= Senanayake Aramaya =

The Senanayake Aramaya is a temple situated on the Main Chilaw Road, at Madampe, Sri Lanka which houses The Sacred Hair Relics of Buddha.

This temple at Madampe was built by two aristocratic philanthropists Gate Mudaliar L. M. W. Senanayake and D. M. W. Senanayake. They built the Sambuddha Jayanthi stupa to commemorate the 2500th Buddha Jayanti.

The relics of the Buddha and Arahant theras and from many parts of the world were brought to Senanayake Aramaya. The Buddha Jayanti stupa is manmade out of solid granite and took 10 years for completion.

A sapling of the Jaya Sri Maha Bodhi was planted in the premises of the Senanayake Aramaya. The Senanayake Aramaya is managed and maintained by the Senanayake Aramaya Trust.
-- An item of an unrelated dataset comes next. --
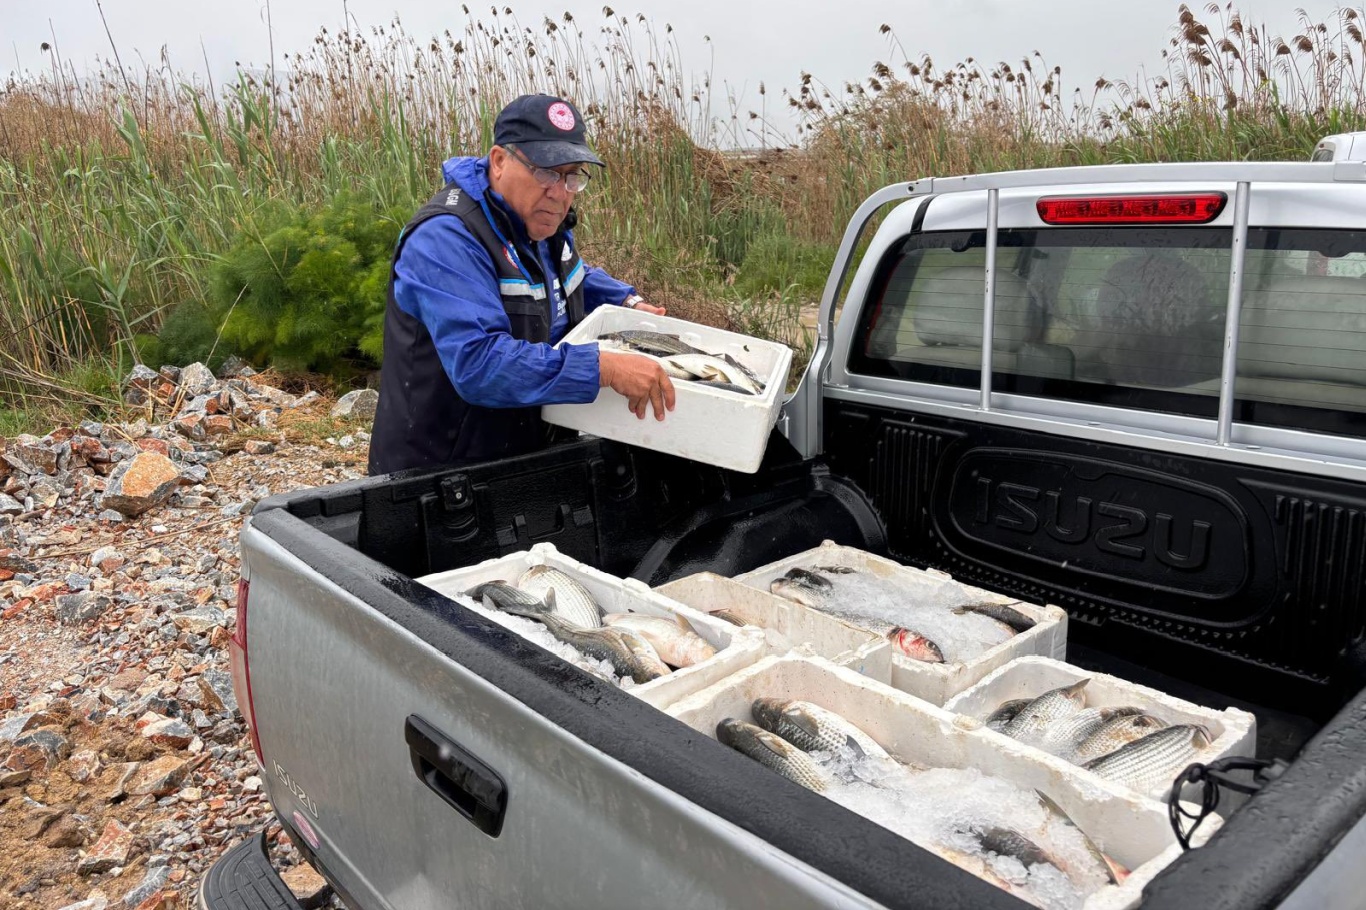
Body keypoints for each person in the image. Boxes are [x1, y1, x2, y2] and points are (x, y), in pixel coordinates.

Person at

In addition to the Hair Relics offered by the living Buddha, to the two brothers Tapassu and Bhalluka, these are the other items enshrined in the stupa:

- Sacred Buddha relics obtained from a stupa in the Swat Valley.
- Sacred Buddha relics obtained from the Dharma Kalavan stupa at Gandhara.
- Sacred ash relics obtained from the funeral pyre of the Buddha, wrapped in a gold plate.
- Two sacred relics of Arhants Majjhima and Kantipura, who participated in the 3rd Council held during the reign of King Asoka.
- A few sacred Buddha relics obtained from Mir Pur Khas Stupa, which belongs to the Kanishka period.
- Two caskets containing sacred relics.